Лили смогла бы в мельчайших подробностях описать украшавшую огромный зал хрустальную люстру, рассыпавшую сверкающие блики. Ее мерцающий свет не мог скрыть, как менялись выражения лиц многочисленных гостей – от напряженного ожидания до возмущения. Это происходило по мере того, как они осознавали, что произошло. В зале словно повеяло леденящим зимним холодом.
Дар Готорна оказался скандальным.
«О, Рейн, – подумала Лили, грустно рассмеялась и слегка качнула головой, – ты всегда знал, как привлечь к себе внимание. Но лучше бы ты не впутывал в это меня. Зачем ты заставил их поверить в то, что я одобряла тебя? Зачем превратил меня в свою соучастницу?»
Той давней ночью безупречно элегантные представители нью-йоркской элиты, собравшиеся в Блэкмор-Хаусе, замерли в шоке. Некоторое время они безмолвствовали, затем по залу волной пронесся шепот. Ну конечно, все эти люди давно предполагали, даже знали, что из Лили Блэкмор ничего путного не выйдет.

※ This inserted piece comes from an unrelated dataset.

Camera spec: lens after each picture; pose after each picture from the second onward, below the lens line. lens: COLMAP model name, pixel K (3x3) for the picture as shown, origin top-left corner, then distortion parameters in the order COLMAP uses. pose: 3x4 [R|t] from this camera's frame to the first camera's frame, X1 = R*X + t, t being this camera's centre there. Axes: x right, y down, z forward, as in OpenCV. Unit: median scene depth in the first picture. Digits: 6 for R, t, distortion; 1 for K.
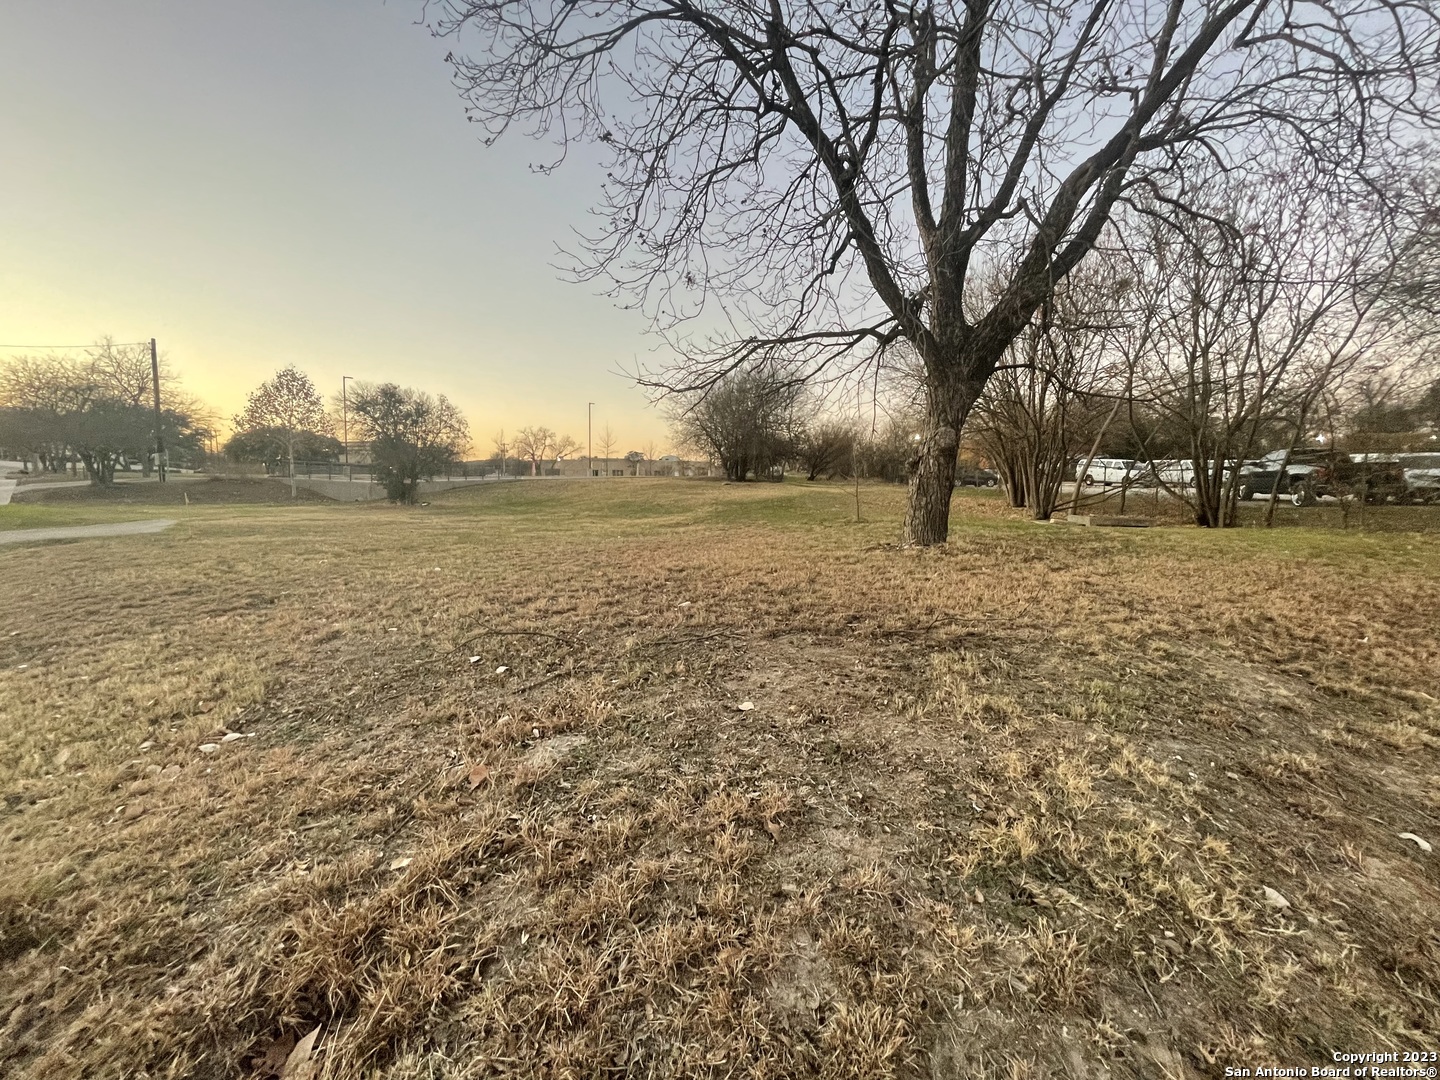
lens RADIAL K [[583.6, 0, 730.0], [0, 583.6, 545.3], [0, 0, 1]] dist [-0.002180, -0.000185]
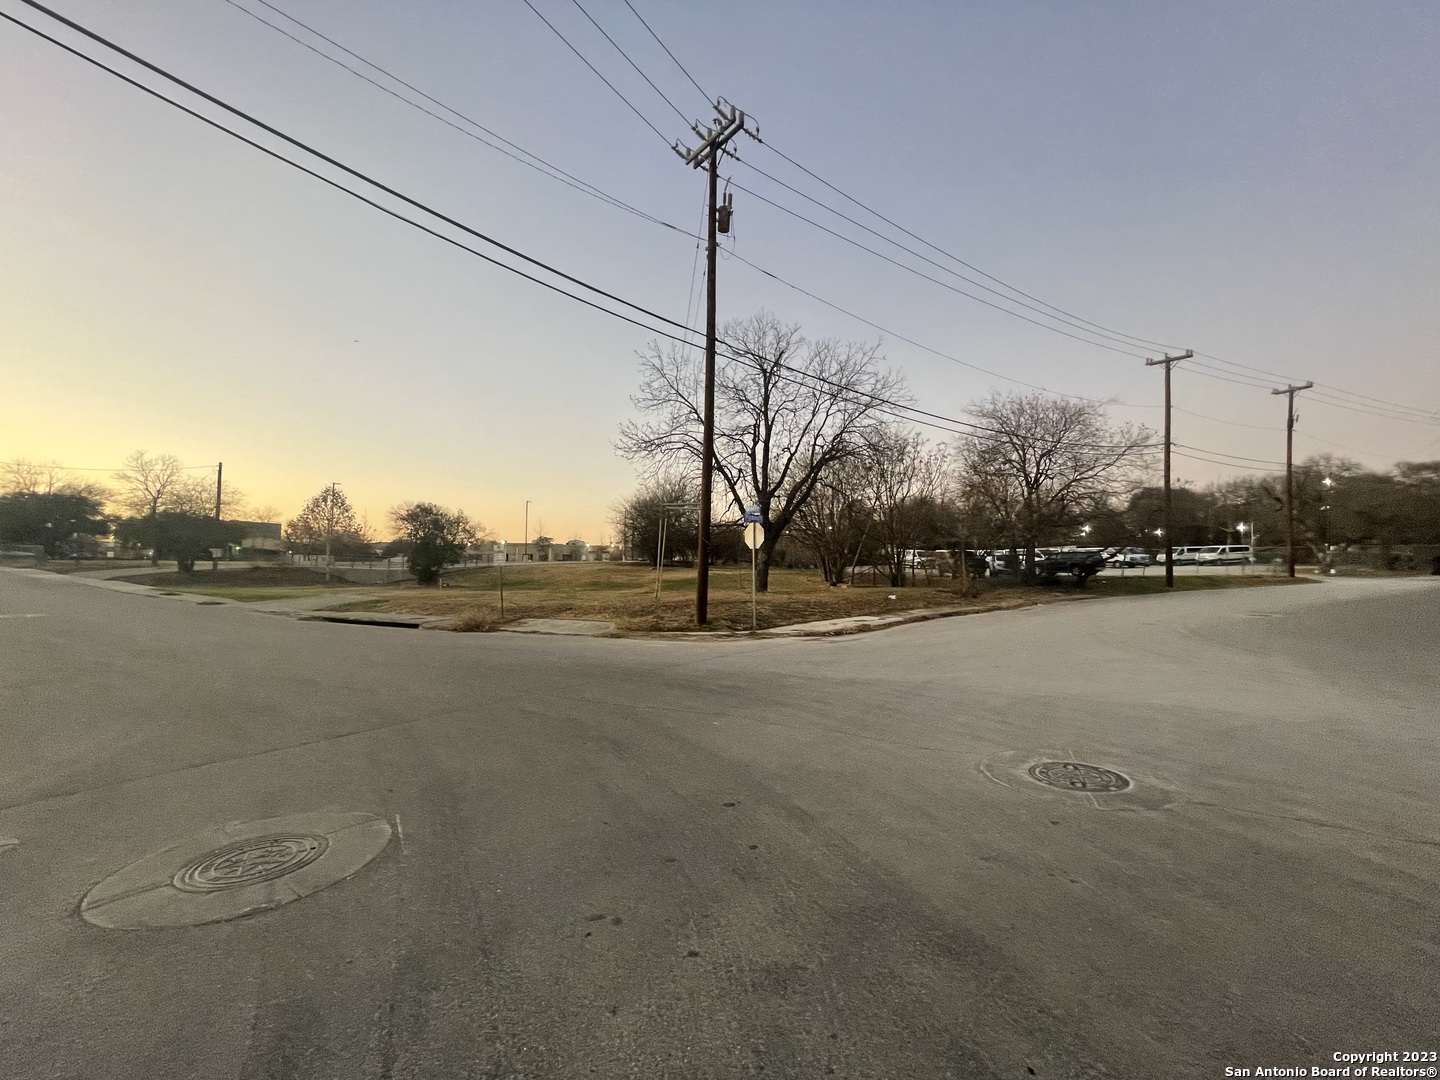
lens RADIAL K [[583.6, 0, 716.1], [0, 583.6, 540.8], [0, 0, 1]] dist [-0.002180, -0.000185]
pose [[0.987740, -0.000284, 0.156108, -0.094771], [0.023055, 0.989298, -0.144077, 0.043528], [-0.154397, 0.145910, 0.977176, -0.505138]]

Какая безнравственность, шептали вокруг нее. Эта девица всегда была распущенной. Слава Богу, ее родители не дожили до такого позора.
На какой-то миг, подобно своим гостям, Лили тоже окаменела. Для нее подарок Рейна был такой же неожиданностью, как и для этих чопорных представителей высшего света Нью-Йорка. Она стояла будто громом пораженная, и ей было до боли обидно. Но что она могла им сказать? Какие слова могла произнести в свою защиту? Она не была ни безнравственной, ни распущенной. Она просто хотела жить. Жизнь! Лили любила, когда ветер бил в лицо, когда всюду звучал смех. Но ее никто никогда не понимал, и клеймо безнравственной девицы появилось на ней задолго до того, как она встретилась с Рейном. Однако лишь всеобщее возмущение беспрецедентным даром Готорна позволило «друзьям семьи», не скрывая радости, открыто заявить, что они давно подозревали о ее дурных наклонностях.

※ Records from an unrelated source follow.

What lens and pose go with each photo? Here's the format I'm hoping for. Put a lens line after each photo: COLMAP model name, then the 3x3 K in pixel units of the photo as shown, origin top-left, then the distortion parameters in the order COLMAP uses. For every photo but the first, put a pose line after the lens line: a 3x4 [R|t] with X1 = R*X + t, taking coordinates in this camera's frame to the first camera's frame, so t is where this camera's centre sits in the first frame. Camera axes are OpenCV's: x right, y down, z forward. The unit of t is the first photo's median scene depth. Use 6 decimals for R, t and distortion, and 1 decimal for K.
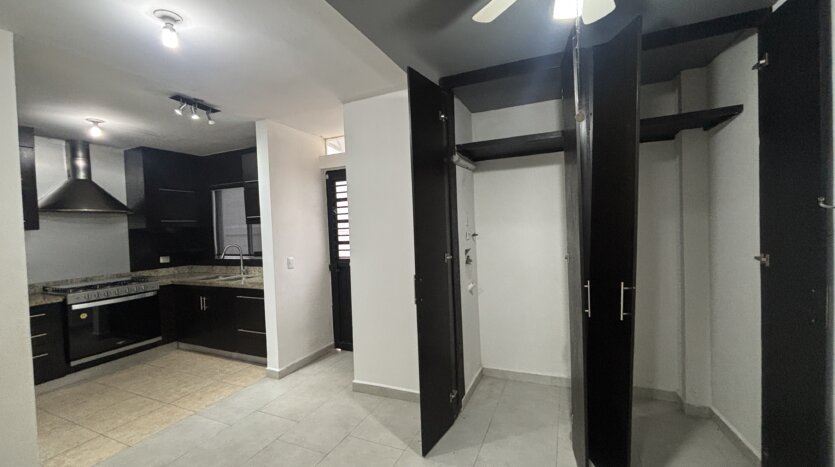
lens RADIAL K [[336.5, 0, 403.3], [0, 336.5, 233.1], [0, 0, 1]] dist [0.014689, 0.000422]
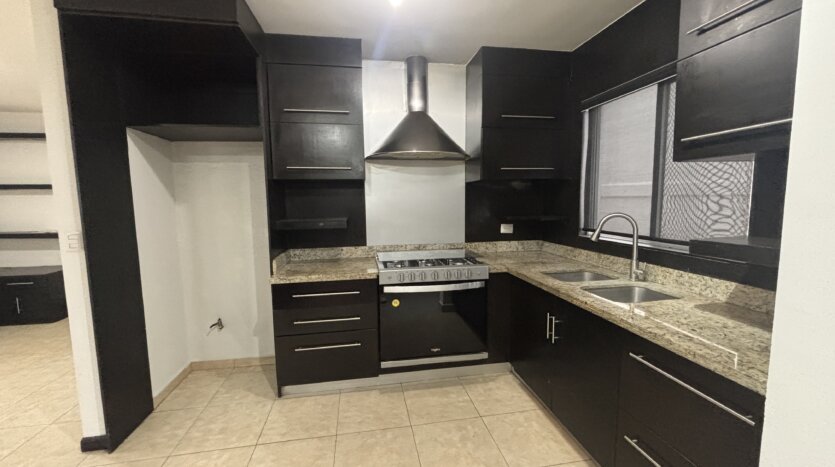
lens RADIAL K [[336.5, 0, 412.9], [0, 336.5, 232.5], [0, 0, 1]] dist [0.014689, 0.000422]
pose [[0.577341, 0.110821, -0.808948, -0.288908], [-0.023551, 0.992594, 0.119172, 0.010909], [0.816164, -0.049752, 0.575675, 0.498014]]
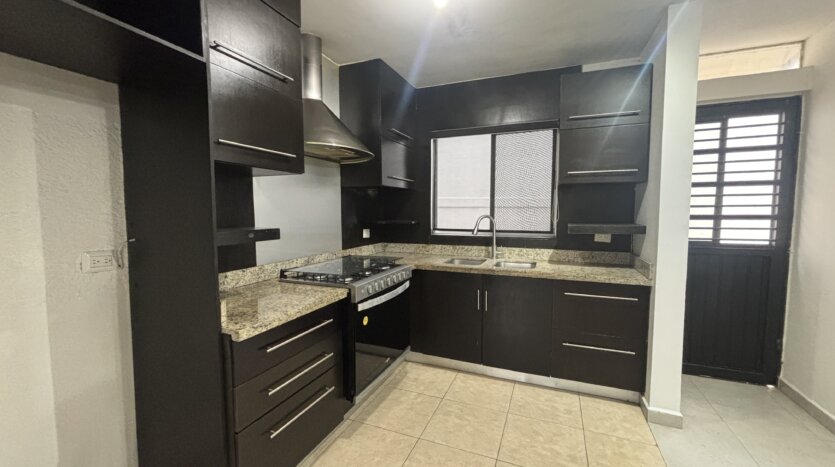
lens RADIAL K [[336.5, 0, 416.8], [0, 336.5, 231.4], [0, 0, 1]] dist [0.014689, 0.000422]
pose [[0.997867, 0.033585, 0.055980, -0.692160], [-0.036197, 0.998271, 0.046310, 0.040314], [-0.054328, -0.048238, 0.997357, 0.313622]]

Да, этот вечер изменил жизнь Лили. Но в действительности ее репутация была погублена гораздо раньше. Рейн Готорн лишь дал всем прекрасный повод заговорить об этом вслух.
Вся сцена фотографически запечатлелась в мозгу Лили и возникала в памяти, словно снимок с истершимися краями. По мере того как шли годы, Лили не раз мысленно восстанавливала события того вечера. Она проигрывала их вновь и вновь, воображая сотни различных развязок, как будто снова и снова переписывала одну и ту же пьесу. Но дагерротип оставался неизменным. Его нельзя было подправить, а эту историю – переписать.
С тех пор прошло десять лет. И та юная девятнадцатилетняя девушка, которой когда-то была Лили, исчезла. Теперь ей двадцать девять, ее жизнь налажена и спокойна, насколько может быть налажена и спокойна жизнь после того, что произошло.